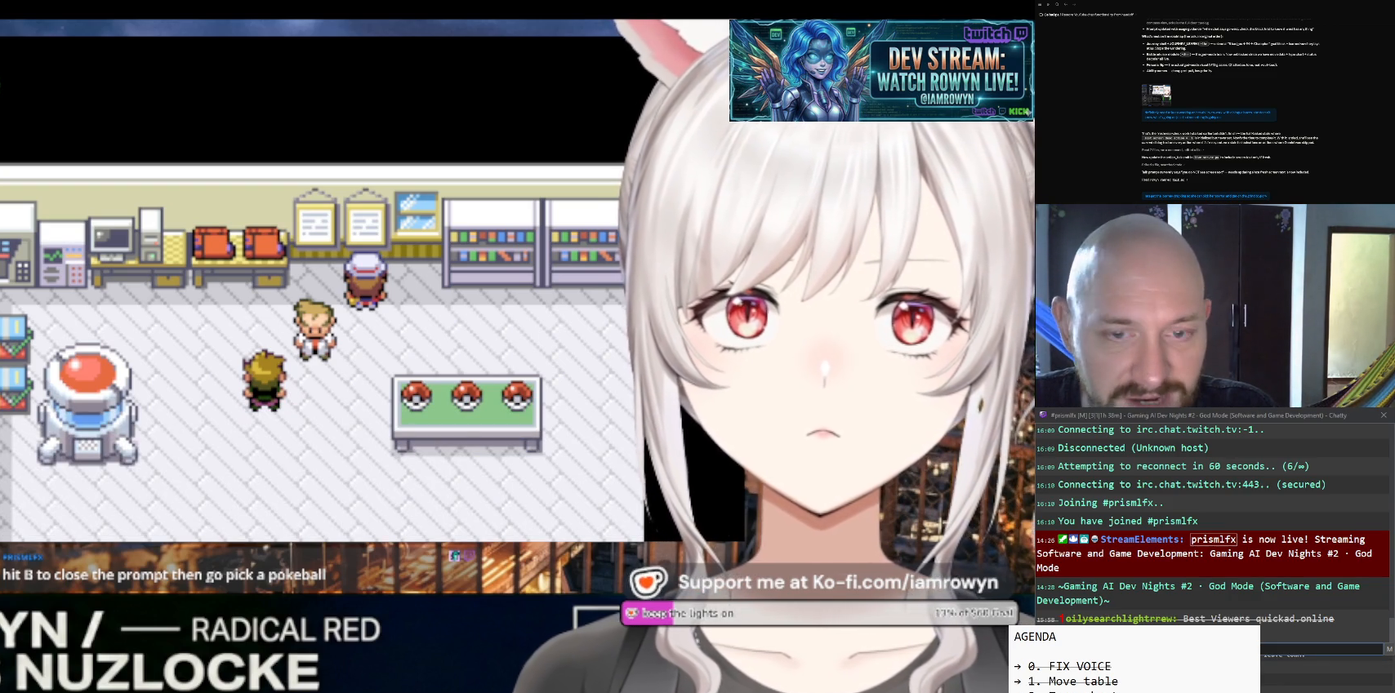
{"buttons": ["A"], "events": []}
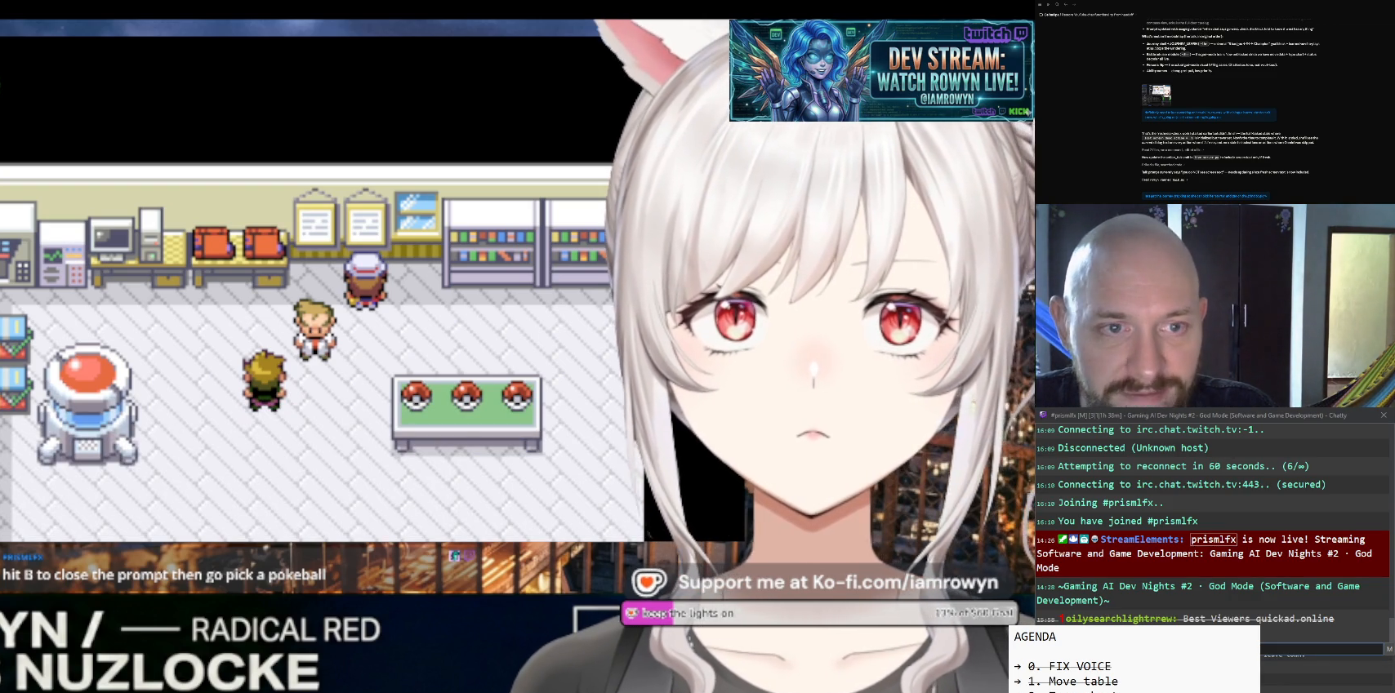
{"buttons": ["A"], "events": []}
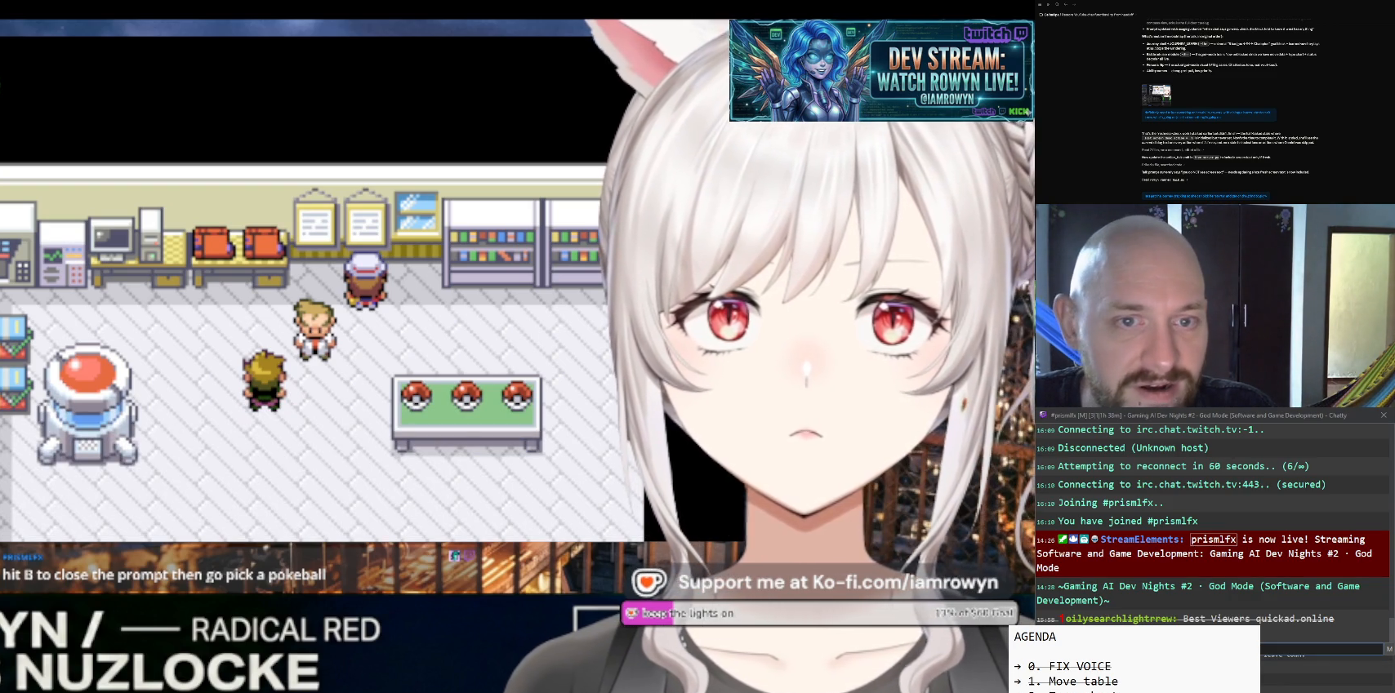
{"buttons": ["A"], "events": []}
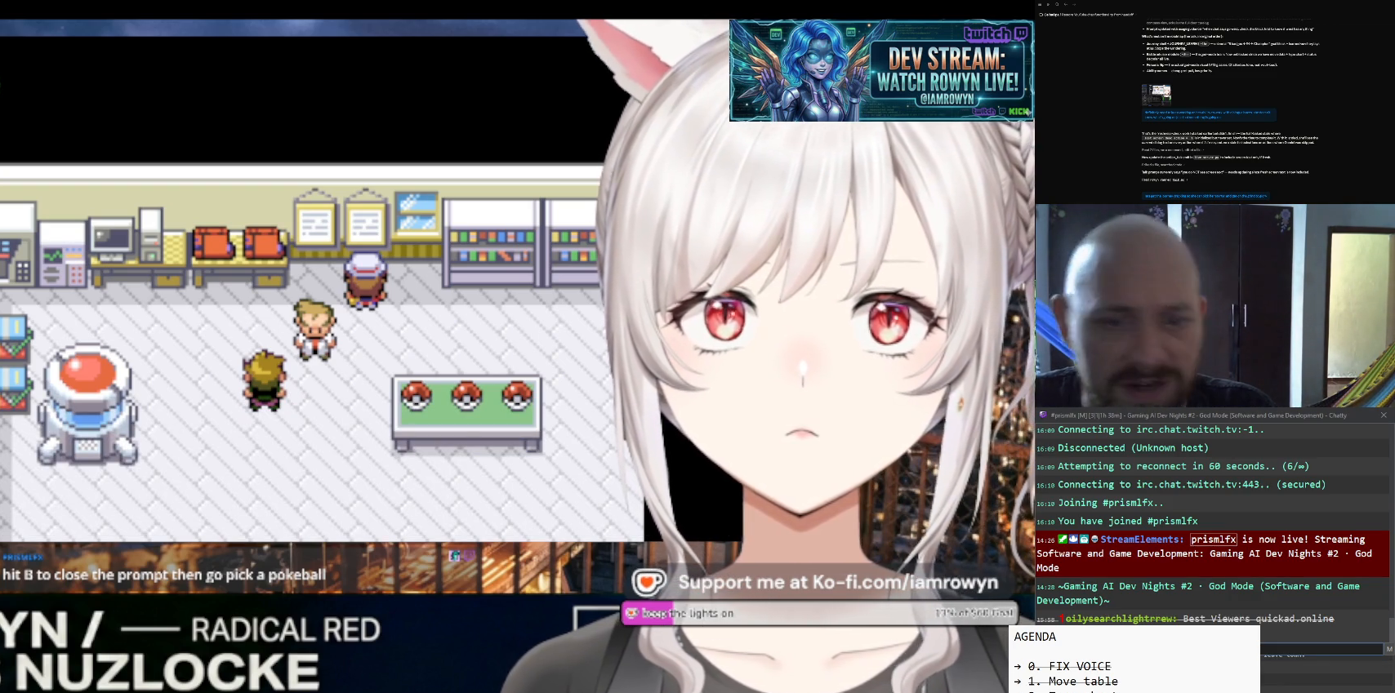
{"buttons": ["A"], "events": []}
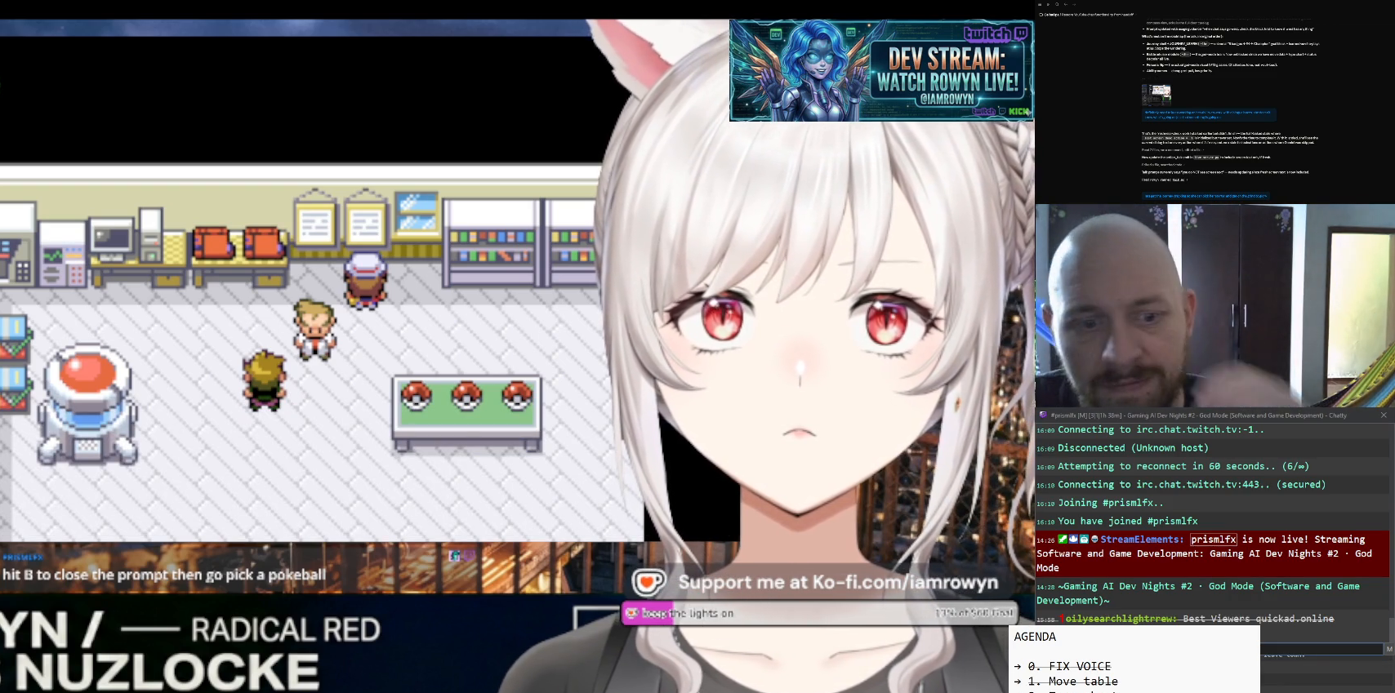
{"buttons": ["A"], "events": []}
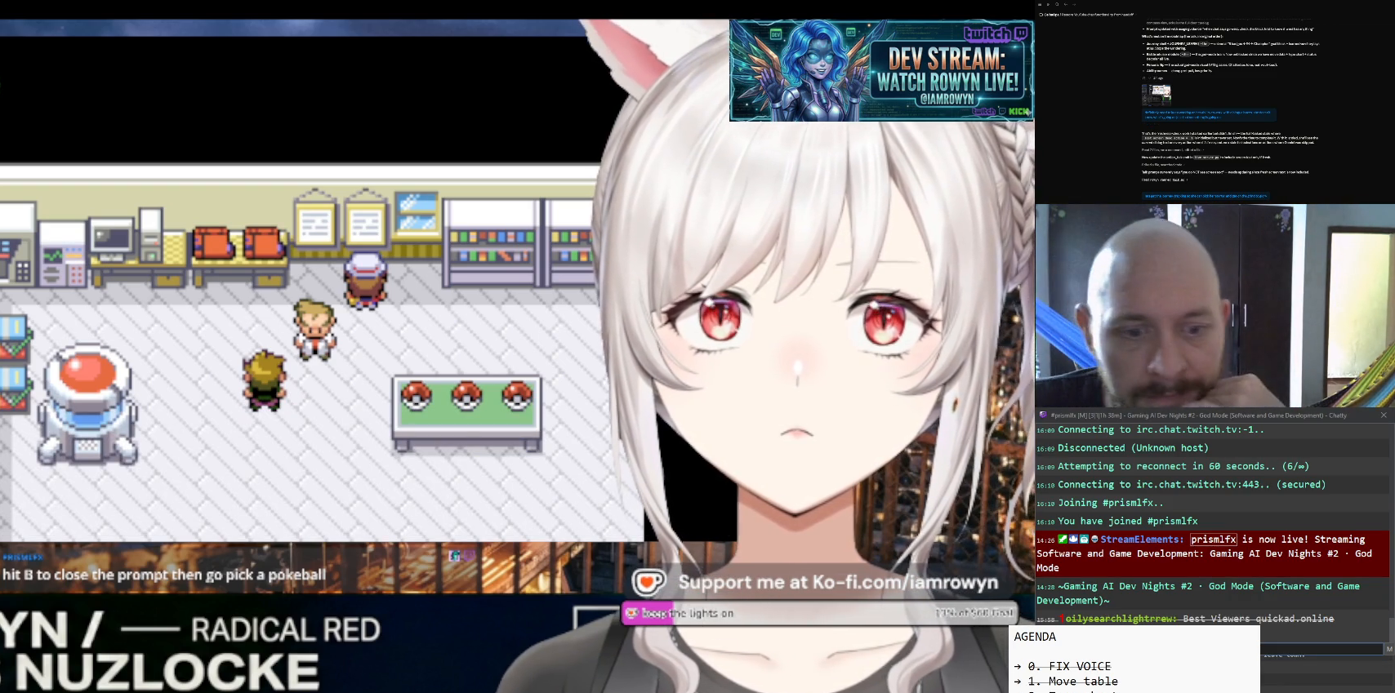
{"buttons": ["A"], "events": []}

□ □ □ □ □ □ □

DIRECTIONS:
Please copy every record above exactly, but leave the pictures out.

RESPONSE TO THE TASK:
{"buttons": ["A"], "events": []}
{"buttons": ["A"], "events": []}
{"buttons": ["A"], "events": []}
{"buttons": ["A"], "events": []}
{"buttons": ["A"], "events": []}
{"buttons": ["A"], "events": []}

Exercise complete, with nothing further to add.